The Philharmonic's management and its union, Local 554-635 of the American Federation of Musicians, renegotiate their contract every four years.
Chief points of contention this time around include management's desire to scrap a peer-review process for demotion and dismissal of orchestra members, the musicians' move to require a set and growing number of full-orchestra concerts of 60 musicians or more, and a management clause restricting orchestra members' ability to play in other orchestra-like ensembles in Central Kentucky.
Shelton and others on the musicians side said the peer-review process and related job security was the primary issue, as peer-review affords them a forum for appeals.

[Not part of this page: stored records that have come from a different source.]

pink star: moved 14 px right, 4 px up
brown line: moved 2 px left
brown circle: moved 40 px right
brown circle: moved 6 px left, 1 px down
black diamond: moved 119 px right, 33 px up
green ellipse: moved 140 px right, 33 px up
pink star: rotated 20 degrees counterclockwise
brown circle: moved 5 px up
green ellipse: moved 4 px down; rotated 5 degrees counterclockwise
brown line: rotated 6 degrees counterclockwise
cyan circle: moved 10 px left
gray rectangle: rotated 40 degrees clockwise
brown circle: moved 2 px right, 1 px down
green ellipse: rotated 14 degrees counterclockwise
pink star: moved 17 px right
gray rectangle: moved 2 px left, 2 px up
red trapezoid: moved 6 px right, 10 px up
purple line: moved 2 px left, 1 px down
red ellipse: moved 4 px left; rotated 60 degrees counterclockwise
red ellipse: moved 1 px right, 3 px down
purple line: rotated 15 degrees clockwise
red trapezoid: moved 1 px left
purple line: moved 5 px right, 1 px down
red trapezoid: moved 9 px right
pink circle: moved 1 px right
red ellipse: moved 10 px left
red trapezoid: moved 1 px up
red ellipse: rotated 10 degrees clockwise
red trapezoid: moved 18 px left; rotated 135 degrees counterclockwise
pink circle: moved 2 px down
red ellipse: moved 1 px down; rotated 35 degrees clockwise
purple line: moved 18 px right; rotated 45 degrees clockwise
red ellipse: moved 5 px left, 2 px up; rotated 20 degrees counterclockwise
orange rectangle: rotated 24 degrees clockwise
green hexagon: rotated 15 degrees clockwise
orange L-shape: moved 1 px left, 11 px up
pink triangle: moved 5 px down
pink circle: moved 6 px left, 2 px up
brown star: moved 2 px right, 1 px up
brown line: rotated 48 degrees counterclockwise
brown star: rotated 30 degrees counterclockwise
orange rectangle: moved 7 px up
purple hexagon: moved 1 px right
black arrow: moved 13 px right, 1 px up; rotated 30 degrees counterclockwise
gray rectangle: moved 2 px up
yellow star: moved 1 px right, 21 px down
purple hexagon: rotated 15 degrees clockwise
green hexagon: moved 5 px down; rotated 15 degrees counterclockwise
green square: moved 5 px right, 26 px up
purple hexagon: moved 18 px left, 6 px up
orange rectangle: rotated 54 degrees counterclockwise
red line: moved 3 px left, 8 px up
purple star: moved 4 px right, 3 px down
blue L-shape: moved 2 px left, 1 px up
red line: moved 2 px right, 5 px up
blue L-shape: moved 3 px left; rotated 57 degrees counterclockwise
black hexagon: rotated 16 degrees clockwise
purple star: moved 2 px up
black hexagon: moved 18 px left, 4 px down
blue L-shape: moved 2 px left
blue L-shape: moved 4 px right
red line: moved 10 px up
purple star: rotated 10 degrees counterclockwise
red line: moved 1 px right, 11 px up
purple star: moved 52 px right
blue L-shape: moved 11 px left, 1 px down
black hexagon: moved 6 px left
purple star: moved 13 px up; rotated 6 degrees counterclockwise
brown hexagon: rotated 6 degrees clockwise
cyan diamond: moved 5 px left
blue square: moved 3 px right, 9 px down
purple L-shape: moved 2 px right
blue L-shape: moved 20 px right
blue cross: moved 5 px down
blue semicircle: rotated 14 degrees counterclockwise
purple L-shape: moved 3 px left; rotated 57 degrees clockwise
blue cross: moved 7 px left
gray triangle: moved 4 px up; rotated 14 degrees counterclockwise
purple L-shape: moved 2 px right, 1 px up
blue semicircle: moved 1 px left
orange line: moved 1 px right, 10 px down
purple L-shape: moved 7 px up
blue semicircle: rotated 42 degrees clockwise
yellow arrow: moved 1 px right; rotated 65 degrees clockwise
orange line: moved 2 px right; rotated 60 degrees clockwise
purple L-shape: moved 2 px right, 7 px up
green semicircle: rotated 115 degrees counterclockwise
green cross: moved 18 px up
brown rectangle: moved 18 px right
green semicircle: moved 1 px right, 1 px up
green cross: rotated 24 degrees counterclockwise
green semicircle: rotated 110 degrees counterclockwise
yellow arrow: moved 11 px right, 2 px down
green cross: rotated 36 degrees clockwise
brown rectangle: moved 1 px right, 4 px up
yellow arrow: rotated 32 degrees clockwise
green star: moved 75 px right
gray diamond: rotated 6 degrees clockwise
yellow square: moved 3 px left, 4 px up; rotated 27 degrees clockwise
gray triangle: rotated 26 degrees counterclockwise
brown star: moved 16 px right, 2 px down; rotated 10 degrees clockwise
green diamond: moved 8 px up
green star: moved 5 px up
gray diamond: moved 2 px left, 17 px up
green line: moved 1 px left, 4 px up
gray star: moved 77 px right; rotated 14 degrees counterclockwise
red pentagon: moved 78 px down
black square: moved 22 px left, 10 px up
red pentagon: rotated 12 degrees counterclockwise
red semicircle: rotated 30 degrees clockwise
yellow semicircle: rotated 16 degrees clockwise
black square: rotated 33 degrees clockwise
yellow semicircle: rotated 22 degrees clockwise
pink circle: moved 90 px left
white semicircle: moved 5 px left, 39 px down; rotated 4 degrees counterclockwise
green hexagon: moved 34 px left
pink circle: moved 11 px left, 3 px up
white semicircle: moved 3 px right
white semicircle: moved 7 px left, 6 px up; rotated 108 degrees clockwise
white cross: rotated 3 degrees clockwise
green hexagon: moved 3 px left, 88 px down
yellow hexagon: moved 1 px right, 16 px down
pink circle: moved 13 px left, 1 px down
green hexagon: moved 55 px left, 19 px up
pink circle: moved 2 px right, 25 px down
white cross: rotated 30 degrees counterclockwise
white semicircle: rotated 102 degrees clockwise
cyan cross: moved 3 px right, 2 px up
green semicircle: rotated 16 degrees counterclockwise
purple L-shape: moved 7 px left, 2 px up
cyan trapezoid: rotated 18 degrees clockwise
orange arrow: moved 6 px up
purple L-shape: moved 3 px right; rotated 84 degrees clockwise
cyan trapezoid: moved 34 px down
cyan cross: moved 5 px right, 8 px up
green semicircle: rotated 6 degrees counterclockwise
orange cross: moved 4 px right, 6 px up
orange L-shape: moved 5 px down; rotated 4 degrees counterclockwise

The newest ripple in the back-and-forth over the contract is the musicians' vote of no confidence in music director Scott Terrell, who has been with the Philharmonic since 2009.
Shelton said that the vote has been misinterpreted as an attack.
"Our hope is any honest communication between the parties can only produce a better working relationship," Shelton said. "This being the opinion of most of the players on the stage, it would only seem to help if management were aware of this."
Philharmonic executive director Allison Kaiser said Terrell was not available for interviews regarding the contract situation, and that he is approaching the situation professionally.
The contract that was being negotiated was the first since Terrell became the orchestra's music director.
Nathan Kahn, a negotiator for the American Federation of Musicians, said strikes can have varied results.
"In strikes that have gone on a long time, it can take a while for audiences to come back," Kahn said. But he said he's seen some situations where audiences backed the musicians and followed them back into the concert hall when the strike was resolved.